Plonger dans Rage, c’est plonger dans une fable barbare aux accents vikings, filmée caméra à l’épaule, là où en général le cinéma russe préfère l’introspection. Et dans ce style, il y a du sang, de la hache, et des paysages désolés plein écran.
Le film s’ouvre sur une traque inlassable : Lutobor (Aleksey Faddeev) parcourt les steppes gelées à la recherche de sa femme et de son fils, enlevés par un clan ennemis. Le pitch est simple, mais efficace, et l’écriture ne triche jamais avec le rythme de la vengeance.
Ce qui donne toute sa force au film, ce sont les scènes de combat : hachées au ralenti, tournées en longs plans séquence nerveux, elles font monter la tension tout en soignant l’univers visuel — tatouages, armures, bêtes de la steppe.

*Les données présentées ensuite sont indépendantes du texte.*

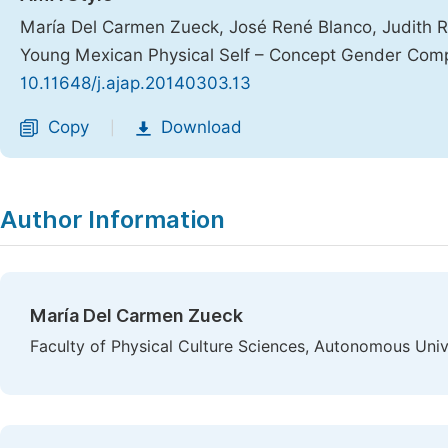
María Del Carmen Zueck, José René Blanco, Judith R
Young Mexican Physical Self – Concept Gender Com
10.11648/j.ajap.20140303.13
Copy
Download
|
Author Information
María Del Carmen Zueck
Faculty of Physical Culture Sciences, Autonomous Uni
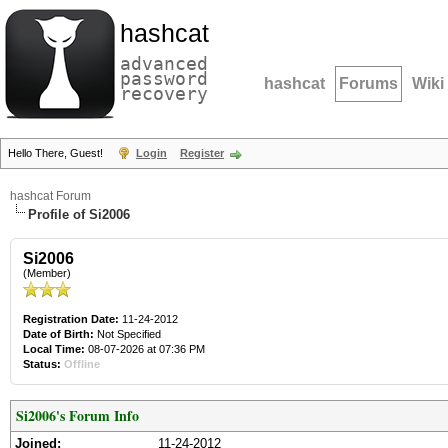
hashcat
advanced
password
hashcat
Forums
Wiki
recovery
Hello There, Guest!
Login
Register
hashcat Forum
Profile of Si2006
Si2006
(Member)
Registration Date:
11-24-2012
Date of Birth:
Not Specified
Local Time:
08-07-2026 at 07:36 PM
Status:
Offline
Si2006's Forum Info
Joined:
11-24-2012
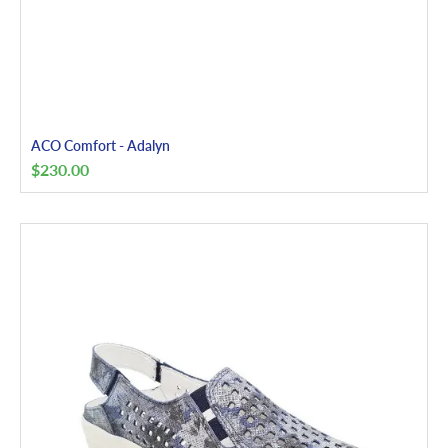
ACO Comfort - Adalyn
$
230.00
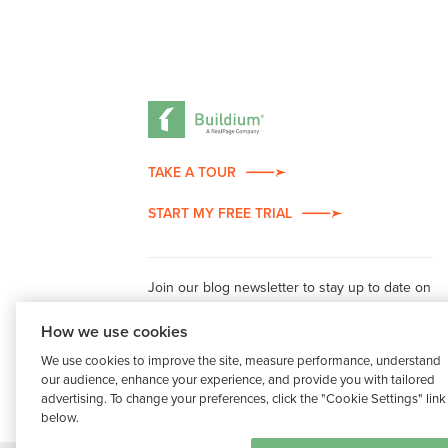
TAKE A TOUR
START MY FREE TRIAL
Join our blog newsletter to stay up to date on
property management industry insights.
How we use cookies
We use cookies to improve the site, measure performance, understand
our audience, enhance your experience, and provide you with tailored
advertising. To change your preferences, click the "Cookie Settings" link
below.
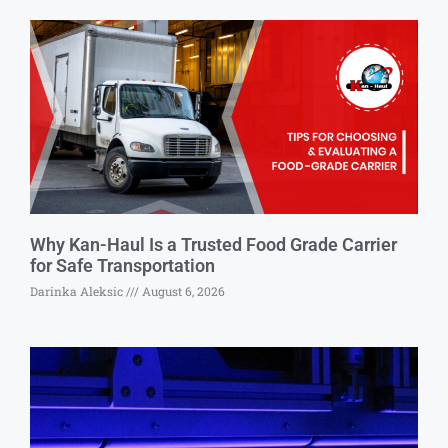
Why Kan-Haul Is a Trusted Food Grade Carrier
for Safe Transportation
Darinka Aleksic
August 6, 2026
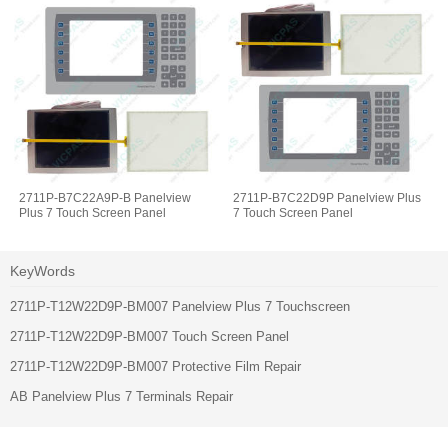
2711P-B7C22A9P-B Panelview
2711P-B7C22D9P Panelview Plus
Plus 7 Touch Screen Panel
7 Touch Screen Panel
KeyWords
2711P-T12W22D9P-BM007 Panelview Plus 7 Touchscreen
2711P-T12W22D9P-BM007 Touch Screen Panel
2711P-T12W22D9P-BM007 Protective Film Repair
AB Panelview Plus 7 Terminals Repair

Le duo Lutobor–Weasel (un prisonnier scythe) instaure une alliance surprenante – cliché de la buddy movie, mais qui fonctionne, polarise l’attention, et apporte un peu de relief humain.
Visuellement, c’est un régal. Entre les décors criblés de neige, les costumes baroques, le tournage en Crimée qui donne des images d’une beauté sauvage… le réalisateur marque des points .
Côté musique, le mélange ambiant métal et lyrique peut dérouter — parfois trop alourdi — mais colle à l’esprit brut du film .
Maintenant, le talon d’Achille de Rage : l’intrigue manque cruellement de suspense. Dès les premières scènes, on devine le commanditaire, la dynamique générale, et même la fin plan-plan. Et si les combats sont évocateurs, on regrette que le scénario ne creuse pas plus les enjeux historiques et mythologiques de l’univers scythe.
Mais est-ce ce que l’on attend vraiment ? Loin d’être un discours guerrier sur l’histoire, Rage est avant tout un voyage initiatique brutal. Là où Hollywood épuise, ce film s’affirme : pas de fioritures, pas de faux-semblants, juste une quête impulsée par la rage et la détermination.
Pour qui aime le cinéma russe autre que contemplatif, pour ceux qui cherchent un spectacle d’action atypique et coloré, Rage remplit pleinement son rôle. C’est un spectacle généreux, visuel, unique dans sa manière de fusionner heroic fantasy et barbarie nordique — sans prétendre réinventer le genre.
Ma note : 7/10
Une expérience sauvage, un divertissement viscéral, imparfait mais audacieux – à voir pour ceux en quête d’un cinéma d’action « hors cadre ».